Acacia focus on downsizing, Chinese partnership not convincing

24Oct 2018
Financial Times
Acacia focus on downsizing, Chinese partnership not convincing

BARRICK Gold Inc., the Canadian firm that owns 64 per cent of Acacia Mining shares, seems to be on a standstill in its handling of the crisis facing its virtual subsidiary,-

and tenaciously clinging to its prerogatives and strategic objectives that had long been known before the 2017 gold sand exports dispute.

Since the differences emerged, and on the basis of grounds that Barrick Gold freely admits but Acacia often makes an effort to deny – like not paying any income tax during its whole period of operations – the parent company has lacked any real strategy. Recent remarks by the Barrick chief executive shows this.

Prof John Thornton, who is familiar with the situation as he has been closely involved in negotiations with the government, first the proper details with Justice and Constitutional Affairs minister Prof Palamagamba Kabudi and then the wider strategic issues with President Dr John Magufuli, shows no movement in intentions.

Before the crisis was even being imagined the company was regularly talking about selling its African wing, African Barrick Gold (which became Acacia Mining) to a non-identified Chinese bank, an idea that fell through.

More than a year since the crisis broke out, that same idea is surfacing in remarks the Barrick chief executive gave at home in Vancouver, Chinese ‘involvement.’

For local observers, what is most glaringly lacking in his remarks was what to do with the gold sand that the government has restrained its being exported, as its proper minerals content was the subject for tricks and deception, facilitated by inspection and audit officials sleeping on the job.

The president said at that time that it isn’t difficult to find a smelter even for a few million shillings, which means there are scaled options of what sort of smelter is bought, but this idea has never progressed.

Nor apparently is it evident that local officials are working on it either, or any ministerial agency is pursuing it for implementation.
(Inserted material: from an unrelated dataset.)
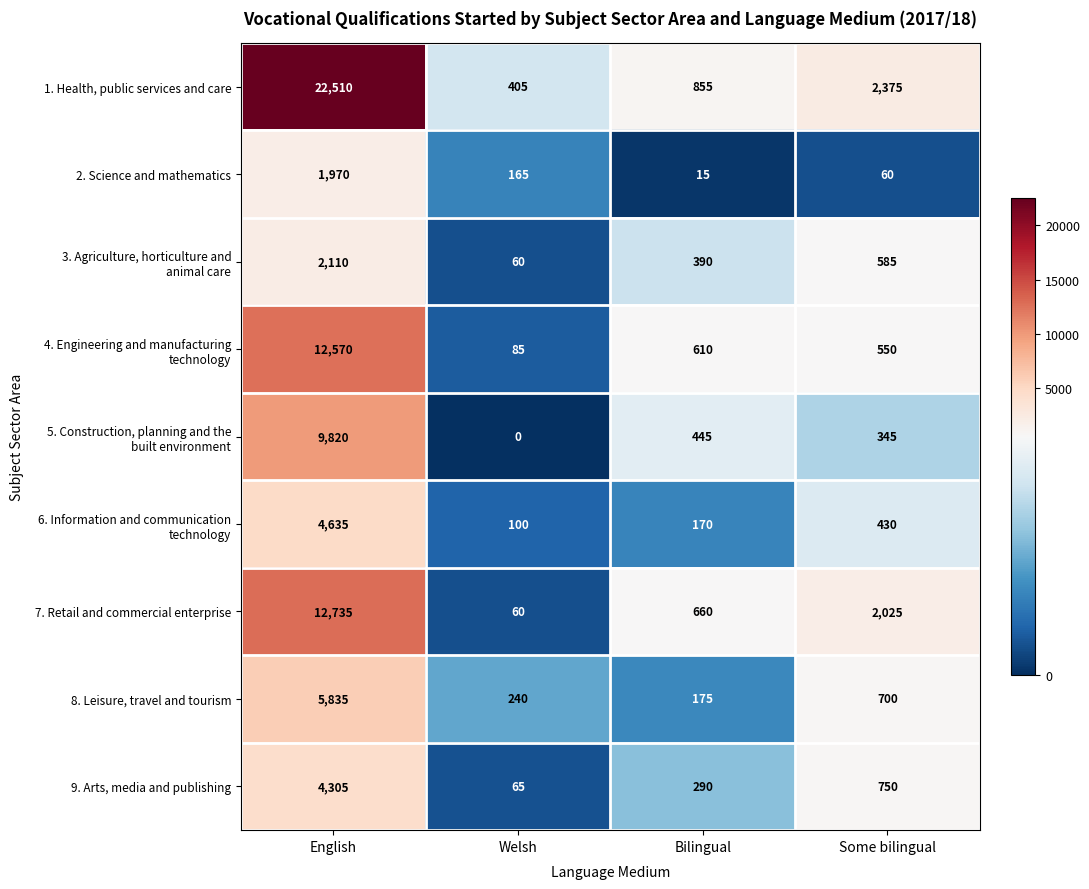

Count the number of data series in this chart.

9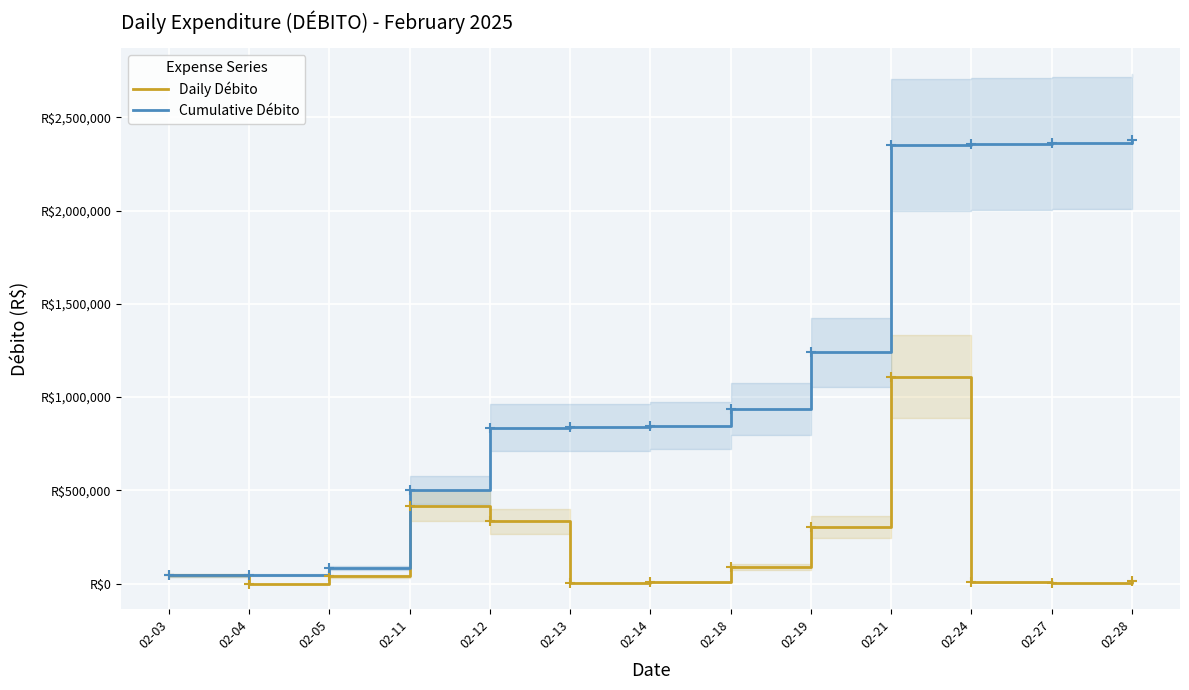

Which series has the widest spread of Y values?

Cumulative Débito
For one thing there is a legal hiatus that only Acacia Mining can proceed to put the gold sand to a smelter by an executive decision, by whatever influence the government will have exercised, as legally the sand is its property and the government can only collect taxes on the same.

  The Barrick CEO lets that aspect of issue remain fallow and seeks Chinese capital involvement, thus transferring the political problem to the Chinese to sort out, that the government will blink when it is faced with China rather than Canada as its potential adversary in containing operations of Acacia. Not a trap that the Chinese are likely to fall into.

In that case it follows that the Barrick Gold strategy on the matter is to conduct full scale downsizing, from 700 employees to 400 and bow billed to come down to 300, and diminish its local operations to the extent possible as it abandons some exploration and direct mining, etc.

As the gold sand remains its property while stranded in Tanzania, it hopes that time will sort out the problem  - rapidly of there is Chinese involvement and shifting the negotiating aspect to that sphere of influence on the government, or long drawn out if that doesn’t happen. It means Barrick Gold doesn’t intend to actually smelter, but take.

It is still too early to speculate on what the government can do about the matter, or indeed what the Canadian company could succeed in doing outside a hypothetical Chinese take-over of its investment gone awry in ways it clearly grasps, like not paying income tax since 1997.

While we aren’t receptive to international arbitration as was the case before, the government may have to look for good offices of precisely those same agencies to sort out this crisis, as Barrick Gold will not move a finger as it appears, and the much needed resource, smelted gold sand lies idle, and operations are dwindling, as divestment.

It is this type of situation among other features that first phase president Julius Nyerere told a convocation at Ibadan University in Nigeria in a trip there in November 1976,  titled ‘The Process of Liberation’ that a newly independent government inherits the power to make treaties, laws, decide the situation of foreign companies in the country.

What it cannot do is to get things going but it can stop what is going on if it so wishes, in which case there is a legal limbo that Barrick Gold seems to be cultivating on the gold sand stand -off.

Evidently international arbitration would be heavily inclined in the company’s favour, so there is need for a middle road like swapping gold sand for back taxes, etc., or such other trade off as the case may be.

The company has also raised the spectre of a law suit, but what can it say there when it admits it has paid no income tax for 20 years? Did it know that minerals content officials were doing their bidding?